Die Vallstedter Kirche St. Martini

Historie

Autor: Richard Brendecke

Das Datum der Errichtung der staatlichen Vallstedter Kirche galt bisher als unbekannt. Das ist auch nicht verwunderlich, denn das Alter der meisten Kirchen im Lande ist ungewiss, selbst das so großer braunschweigischer Stadtkirchen, wie der Martini-, der Andreas- und der Katharinenkirche, bei denen man die Erbauungszeit nur ungefähr schätzen kann. Man schrieb einst, als höchstens jeder 100. lesen und schreiben konnte, nur sehr wenig auf und auch dieses Wenige ist nur zum Teil bis in unsere Zeit erhalten geblieben.

Doch das Datum des Vallstedter Kirchenbaues lässt sich recht genau ermitteln. Aus dem Jahre 1219 existiert noch eine Urkunde des Cyriakistifts vor Braunschweig, wonach es zum Amte des Stiftspropstes gehören solle, den Priester in Vallstedt auszuwählen und in sein Amt einzuführen. Im Güteregister des Stiftes heißt es: Dem Stift gehören im Dorfe Groß Vallstedt 23 Hufen Acker ( = 680 Morgen), in Klein Vallstedt acht Hufen ( = 240 Morgen). Zum Baudatum 1219 passt auch der romanische Baustil der Kirche, der freilich nur im Turmmauerwerk noch sein ursprüngliches Bild zeigt. Diese Kirche war vermutlich nicht der erste kirchliche Bau im Dorfe, sondern es wird, vielleicht schon 100 Jahre vorher, dort eine Kapelle entstanden sein, etwa so groß wie die heutige Wierther Kirche, nur ohne Turm. Die Gemeinde wurde vom Lengeder Priester mitversorgt.

Um 1200 nahm die Bevölkerung Vallstedts stärker zu, dass damals schon das größte Dorf in der Gegend gewesen sein dürfte und wohl 200-250 Einwohner hatte. Zu einer Zeit, als keine deutsche Stadt mehr als 5000 Einwohner zählte, sodass man daran ging, eine selbstständige Kirche zu errichten, deren Innenraum allerdings noch nicht die Größe des heutigen hatte.

Das Baumaterial der Kirche stammt aus dem Thieder Lindenberg, ist also Kalkoolith (Rogenstein), den die Vallstedter Einwohner, damals ausnahmslos Bauern, dort gebrochen und angefahren haben, ebenso wie sie Handlangerdienste beim Bau taten. Die Gestellung des Baumeisters, einiger Maurer und Steinmetze, wohl auch ein Teil der Kosten für das gleichzeitig zu errichtende Pfarrhaus, vor allem aber die Schenkung beträchtlicher Ackerländerei für den künftigen Unterhalt der Kirche, der Pfarrer und des Küsters übernahm der Cyriakistift. Offenbar schon bei der Gründung der Vallstedter Kirche wurde zwischen dem Stift und den Vallstedter Bauern vereinbart, dass künftig die Unterhaltslast der Kirche zur Hälfte vom Kirchenvermögen, d.h. dem Kirchenland, zu tragen sei, zu 2/3 aber der Gemeinde obliege.

# DATENABSCHNITT
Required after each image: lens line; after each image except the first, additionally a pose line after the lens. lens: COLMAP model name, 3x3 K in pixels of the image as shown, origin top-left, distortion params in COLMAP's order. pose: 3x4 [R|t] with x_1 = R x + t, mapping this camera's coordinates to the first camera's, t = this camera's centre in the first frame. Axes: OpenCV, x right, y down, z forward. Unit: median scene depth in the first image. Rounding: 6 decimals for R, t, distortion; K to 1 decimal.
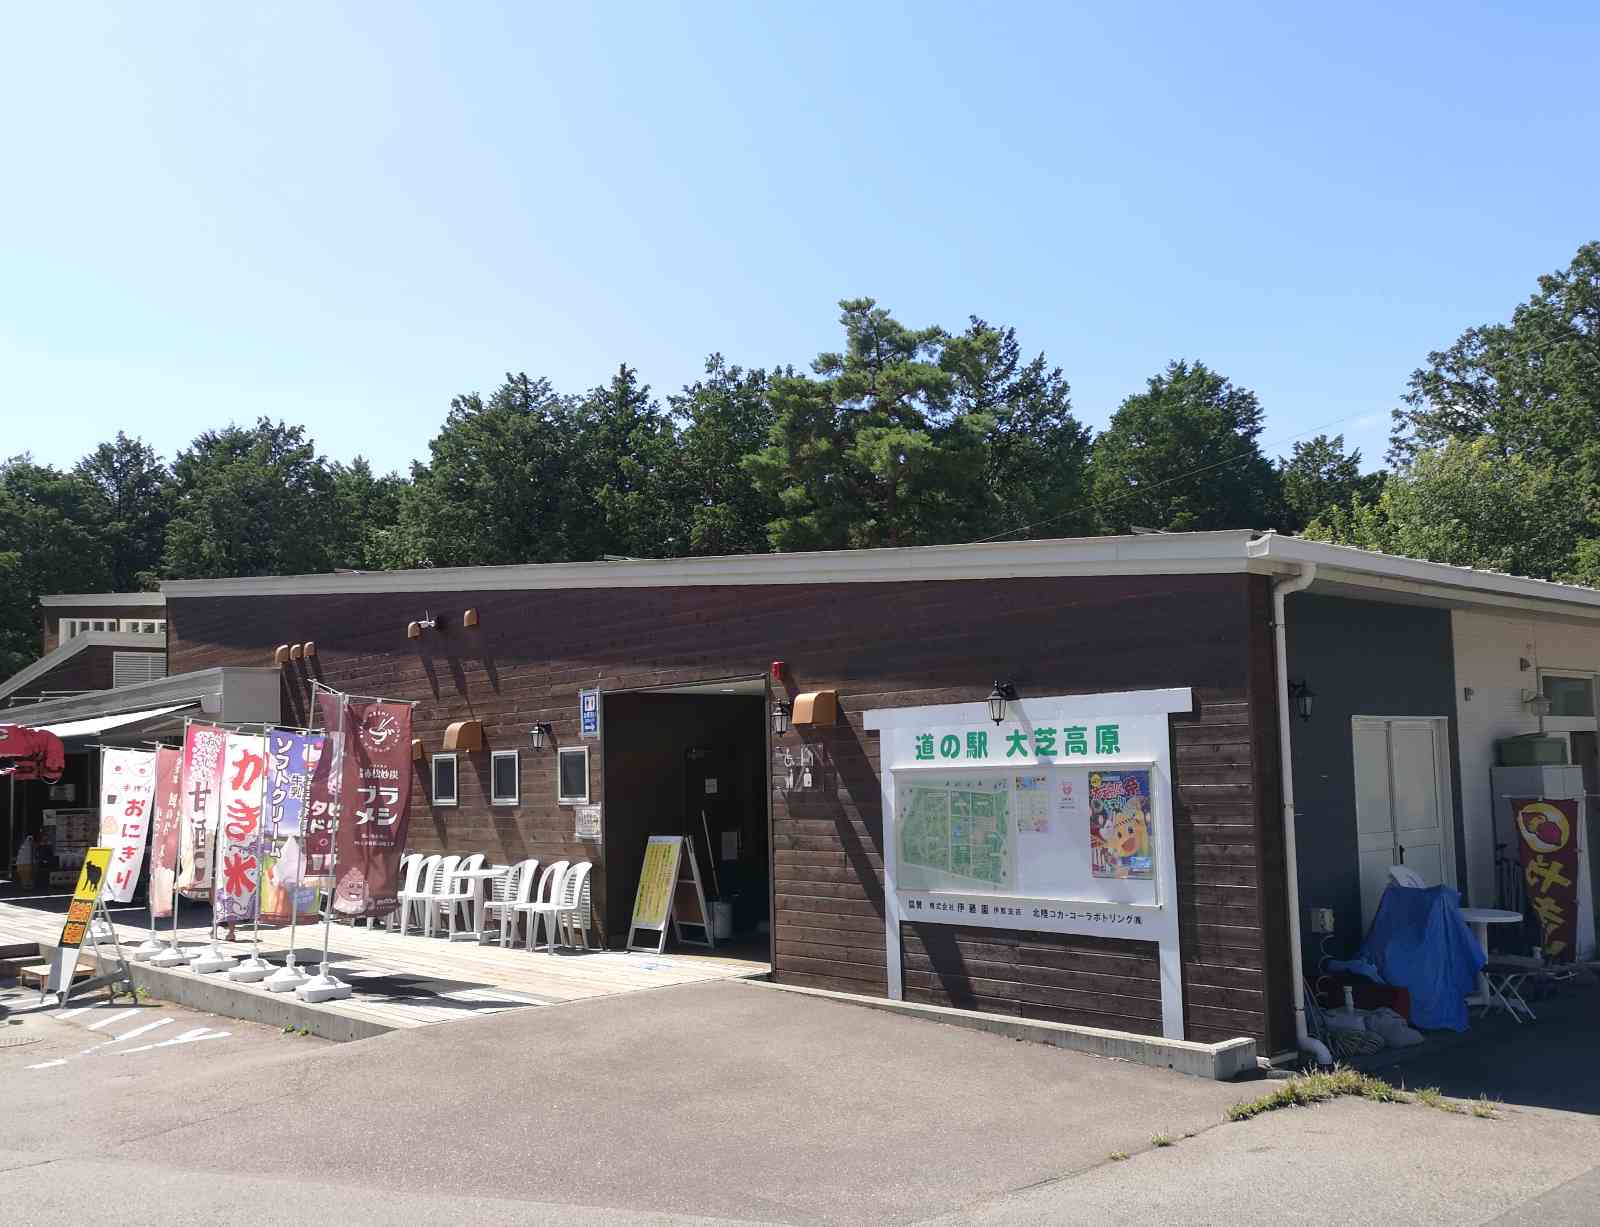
lens RADIAL K [[1501.3, 0, 805.5], [0, 1501.3, 605.6], [0, 0, 1]] dist [0.004412, 0.000000]
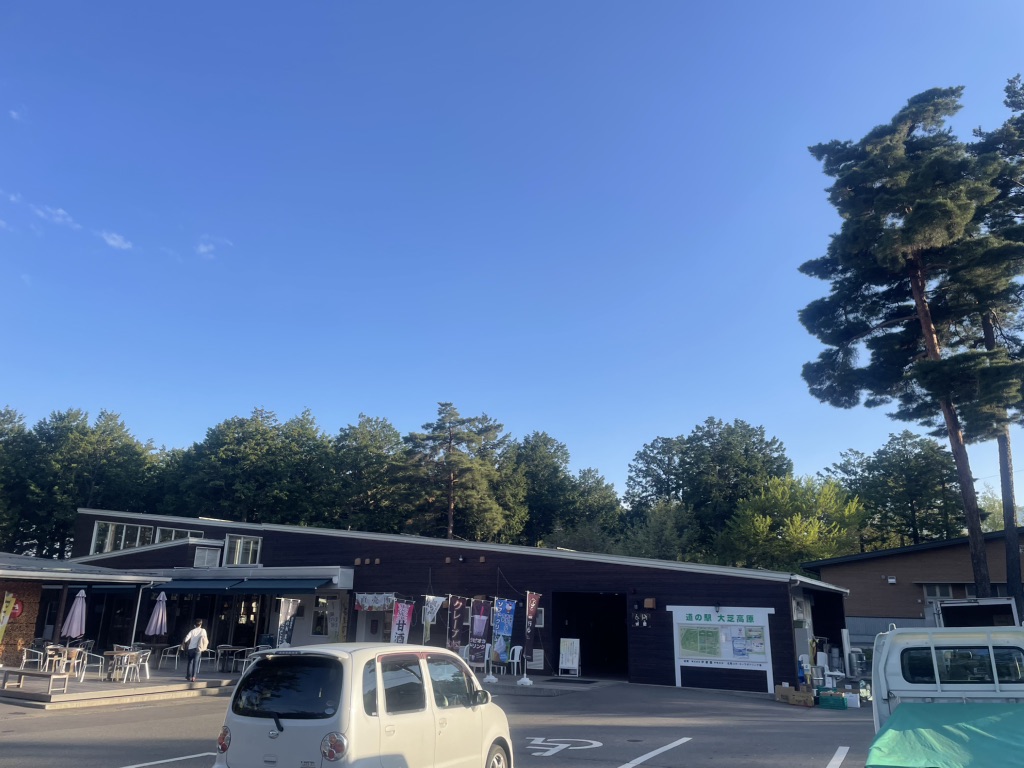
lens RADIAL K [[758.4, 0, 522.8], [0, 758.4, 376.7], [0, 0, 1]] dist [0.078672, -0.107609]
pose [[0.941660, 0.137703, 0.307106, -0.603039], [-0.080528, 0.978150, -0.191673, -0.058190], [-0.326790, 0.155761, 0.932173, -0.464219]]
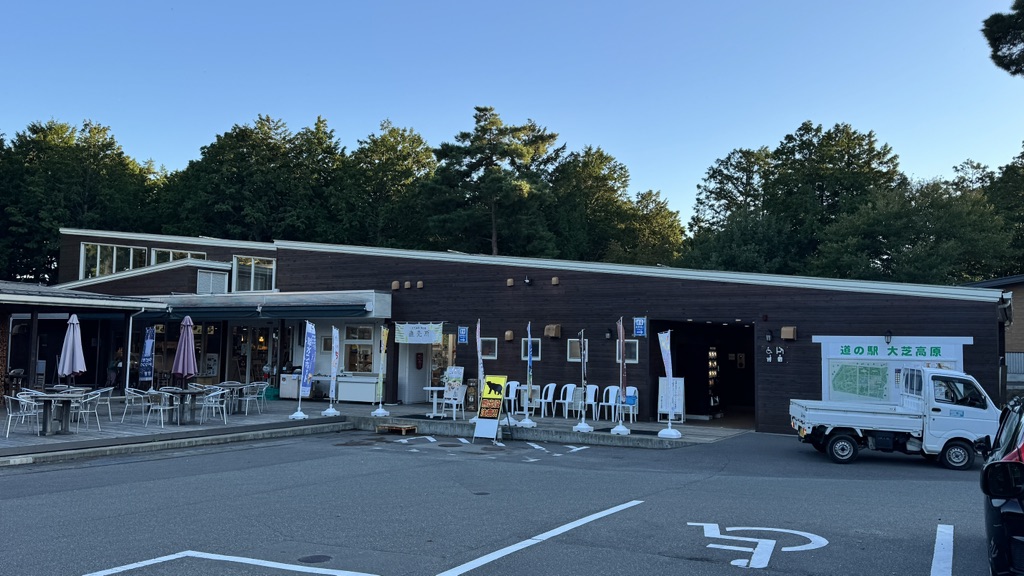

# AUFGABEN ZUR ÜBUNG
(1) Gib aus dem Text über die Vallstedter Kirche St. Martini einen Abschnitt wörtlich aus. Beginne bei den Worten "Autor: Richard Brendecke" und höre nach "Zeit erhalten geblieben." auf.
(2) Prüfe anhand des Textes über die Vallstedter Kirche St. Martini, ob die folgenden Aussagen zutreffen. Antworte jeweils mit Ja oder Nein und zitiere die entscheidenden Worte des Textes genau. (a) Die Urkunde des Cyriakistifts, die den Priester in Vallstedt betrifft, stammt aus dem Jahr 1219. (b) Der romanische Baustil zeigt sich noch am ganzen Kirchenbau in seinem ursprünglichen Bild. (c) Die Steine für den Bau haben die Vallstedter Einwohner selbst gebrochen und angefahren.

# LÖSUNGEN JE AUFGABE
(1)
Autor: Richard Brendecke

Das Datum der Errichtung der staatlichen Vallstedter Kirche galt bisher als unbekannt. Das ist auch nicht verwunderlich, denn das Alter der meisten Kirchen im Lande ist ungewiss, selbst das so großer braunschweigischer Stadtkirchen, wie der Martini-, der Andreas- und der Katharinenkirche, bei denen man die Erbauungszeit nur ungefähr schätzen kann. Man schrieb einst, als höchstens jeder 100. lesen und schreiben konnte, nur sehr wenig auf und auch dieses Wenige ist nur zum Teil bis in unsere Zeit erhalten geblieben.

(2)
(a) Ja: „Aus dem Jahre 1219 existiert noch eine Urkunde des Cyriakistifts vor Braunschweig, wonach es zum Amte des Stiftspropstes gehören solle, den Priester in Vallstedt auszuwählen und in sein Amt einzuführen.“
(b) Nein: „der freilich nur im Turmmauerwerk noch sein ursprüngliches Bild zeigt“
(c) Ja: „den die Vallstedter Einwohner, damals ausnahmslos Bauern, dort gebrochen und angefahren haben“